[Tasks and exercises]
1. Reproduce word for word the stretch from "Description" through "to run locally." in the webcam sketch generator description.
2. In the webcam sketch generator description, how does the Standard Pixelate effect lower resolution?

[Text provided]

▬▬▬

A creative coding tool that uses Python to procedurally compile and generate interactive p5.js (JavaScript) sketches for live webcam manipulation.

Project by Shashank Bangalore Lakshman

Description

This project acts as a template engine. It allows you to select an artistic effect from a Javascript (p5js) library and outputs a fully functional web directory (HTML + JS) ready to run locally.

How to Use

  1. Generate a Sketch

    • Run the generator script to choose an effect. The server will start automatically.
      python3 generator.py
      
    • Enter the index of the effect to be applied to live web camera video
    • Allow browser window to access live web camera video
ASCII Matrix
ASCII Matrix
Circle halftones
Circle halftones
Bad Cable
Bad Cable
Kaleidoscope
Kaleidoscope
Gameboy Camera
Gameboy Camera
Hex Mosaic
Hex Mosaic

Available Effects

The latest version of this library contains 108 effects grouped into the following categories:

Pixelation & Grid Systems

1. ASCII Matrix: Maps pixel brightness to characters.

5. Standard Pixelate: Reduces resolution by sampling colors at larger intervals.

6. Circle Halftone: Maps pixel brightness to the diameter of black circles on a white grid.

▬▬▬

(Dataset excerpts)
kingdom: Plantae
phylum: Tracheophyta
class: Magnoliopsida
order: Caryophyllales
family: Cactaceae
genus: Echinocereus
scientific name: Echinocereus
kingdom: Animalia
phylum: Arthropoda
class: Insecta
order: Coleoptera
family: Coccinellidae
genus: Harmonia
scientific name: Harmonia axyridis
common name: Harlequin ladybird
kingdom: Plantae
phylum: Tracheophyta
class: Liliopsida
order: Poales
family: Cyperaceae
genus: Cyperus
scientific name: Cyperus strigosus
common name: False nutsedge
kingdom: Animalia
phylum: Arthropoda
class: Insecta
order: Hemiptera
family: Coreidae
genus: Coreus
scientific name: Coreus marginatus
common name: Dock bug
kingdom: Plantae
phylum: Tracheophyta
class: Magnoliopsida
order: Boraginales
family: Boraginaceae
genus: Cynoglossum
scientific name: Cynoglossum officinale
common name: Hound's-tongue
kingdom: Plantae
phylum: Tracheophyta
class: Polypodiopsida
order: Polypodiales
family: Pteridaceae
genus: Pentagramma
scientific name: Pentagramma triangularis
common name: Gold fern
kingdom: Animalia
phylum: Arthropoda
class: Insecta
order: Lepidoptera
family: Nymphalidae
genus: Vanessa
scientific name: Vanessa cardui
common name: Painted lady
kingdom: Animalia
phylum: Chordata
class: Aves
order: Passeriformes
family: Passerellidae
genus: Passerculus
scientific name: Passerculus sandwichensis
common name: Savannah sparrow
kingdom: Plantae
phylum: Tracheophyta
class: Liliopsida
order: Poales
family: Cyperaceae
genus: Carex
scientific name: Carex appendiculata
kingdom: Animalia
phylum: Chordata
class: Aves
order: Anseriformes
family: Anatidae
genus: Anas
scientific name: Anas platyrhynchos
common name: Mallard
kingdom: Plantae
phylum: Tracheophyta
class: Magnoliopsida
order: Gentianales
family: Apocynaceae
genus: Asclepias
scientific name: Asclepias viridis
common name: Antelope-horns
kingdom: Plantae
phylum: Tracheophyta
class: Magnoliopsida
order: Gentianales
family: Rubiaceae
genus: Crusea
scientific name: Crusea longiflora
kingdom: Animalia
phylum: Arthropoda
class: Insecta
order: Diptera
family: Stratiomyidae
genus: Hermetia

▬▬▬

[Task-by-task answers]
1.
Description

This project acts as a template engine. It allows you to select an artistic effect from a Javascript (p5js) library and outputs a fully functional web directory (HTML + JS) ready to run locally.

2. It samples colors at larger intervals.